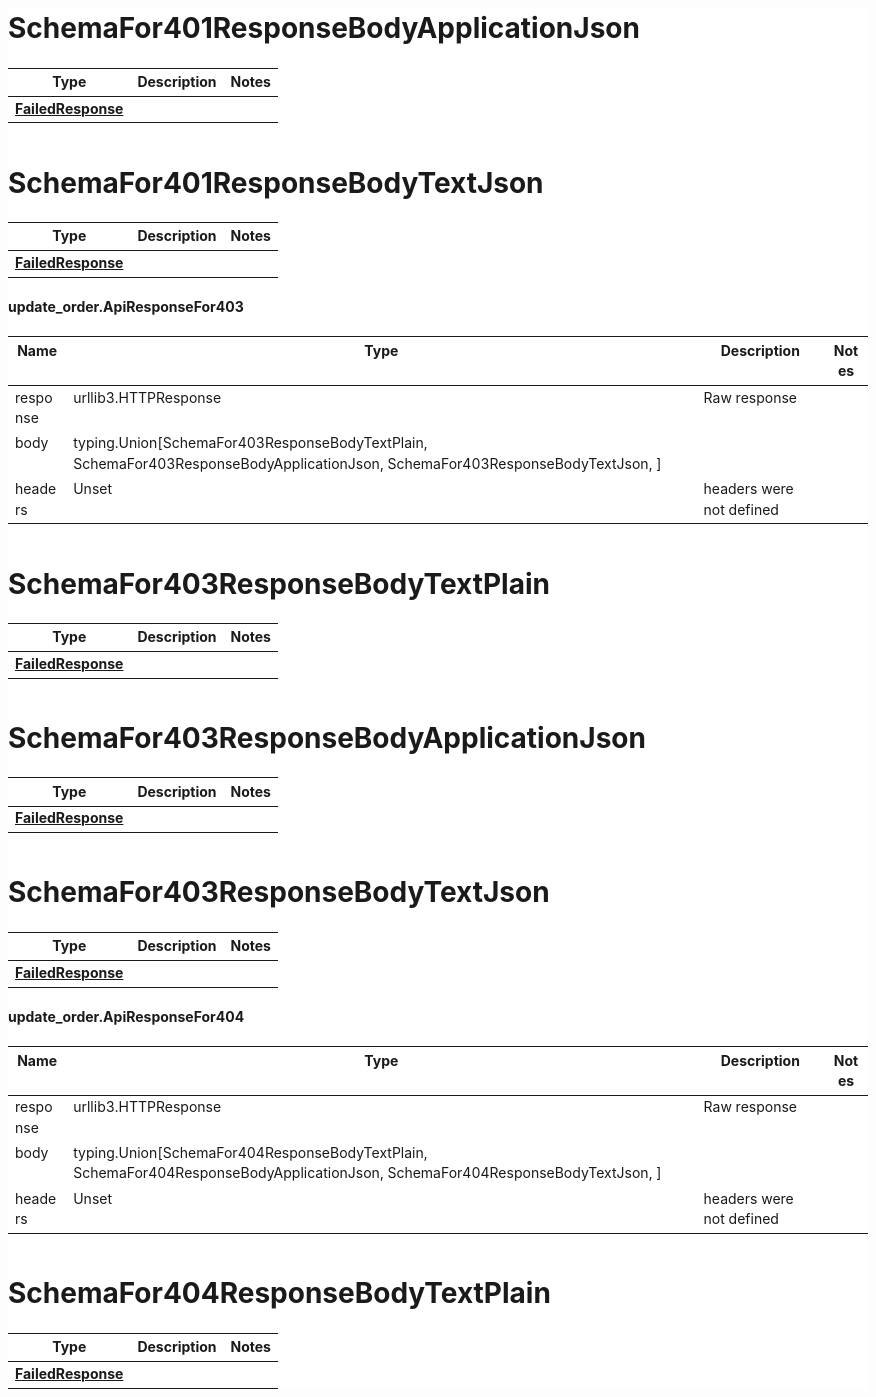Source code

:
# SchemaFor401ResponseBodyApplicationJson
Type | Description  | Notes
------------- | ------------- | -------------
[**FailedResponse**](../../models/FailedResponse.md) |  | 


# SchemaFor401ResponseBodyTextJson
Type | Description  | Notes
------------- | ------------- | -------------
[**FailedResponse**](../../models/FailedResponse.md) |  | 


#### update_order.ApiResponseFor403
Name | Type | Description  | Notes
------------- | ------------- | ------------- | -------------
response | urllib3.HTTPResponse | Raw response |
body | typing.Union[SchemaFor403ResponseBodyTextPlain, SchemaFor403ResponseBodyApplicationJson, SchemaFor403ResponseBodyTextJson, ] |  |
headers | Unset | headers were not defined |

# SchemaFor403ResponseBodyTextPlain
Type | Description  | Notes
------------- | ------------- | -------------
[**FailedResponse**](../../models/FailedResponse.md) |  | 


# SchemaFor403ResponseBodyApplicationJson
Type | Description  | Notes
------------- | ------------- | -------------
[**FailedResponse**](../../models/FailedResponse.md) |  | 


# SchemaFor403ResponseBodyTextJson
Type | Description  | Notes
------------- | ------------- | -------------
[**FailedResponse**](../../models/FailedResponse.md) |  | 


#### update_order.ApiResponseFor404
Name | Type | Description  | Notes
------------- | ------------- | ------------- | -------------
response | urllib3.HTTPResponse | Raw response |
body | typing.Union[SchemaFor404ResponseBodyTextPlain, SchemaFor404ResponseBodyApplicationJson, SchemaFor404ResponseBodyTextJson, ] |  |
headers | Unset | headers were not defined |

# SchemaFor404ResponseBodyTextPlain
Type | Description  | Notes
------------- | ------------- | -------------
[**FailedResponse**](../../models/FailedResponse.md) |  |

———

WHAT TO WORK ON ::
Your answer should be every entry repeated exactly, minus the pictures.

RESPONSE TO THIS TASK ::
Source code

:
# SchemaFor401ResponseBodyApplicationJson
Type | Description  | Notes
------------- | ------------- | -------------
[**FailedResponse**](../../models/FailedResponse.md) |  | 


# SchemaFor401ResponseBodyTextJson
Type | Description  | Notes
------------- | ------------- | -------------
[**FailedResponse**](../../models/FailedResponse.md) |  | 


#### update_order.ApiResponseFor403
Name | Type | Description  | Notes
------------- | ------------- | ------------- | -------------
response | urllib3.HTTPResponse | Raw response |
body | typing.Union[SchemaFor403ResponseBodyTextPlain, SchemaFor403ResponseBodyApplicationJson, SchemaFor403ResponseBodyTextJson, ] |  |
headers | Unset | headers were not defined |

# SchemaFor403ResponseBodyTextPlain
Type | Description  | Notes
------------- | ------------- | -------------
[**FailedResponse**](../../models/FailedResponse.md) |  | 


# SchemaFor403ResponseBodyApplicationJson
Type | Description  | Notes
------------- | ------------- | -------------
[**FailedResponse**](../../models/FailedResponse.md) |  | 


# SchemaFor403ResponseBodyTextJson
Type | Description  | Notes
------------- | ------------- | -------------
[**FailedResponse**](../../models/FailedResponse.md) |  | 


#### update_order.ApiResponseFor404
Name | Type | Description  | Notes
------------- | ------------- | ------------- | -------------
response | urllib3.HTTPResponse | Raw response |
body | typing.Union[SchemaFor404ResponseBodyTextPlain, SchemaFor404ResponseBodyApplicationJson, SchemaFor404ResponseBodyTextJson, ] |  |
headers | Unset | headers were not defined |

# SchemaFor404ResponseBodyTextPlain
Type | Description  | Notes
------------- | ------------- | -------------
[**FailedResponse**](../../models/FailedResponse.md) |  |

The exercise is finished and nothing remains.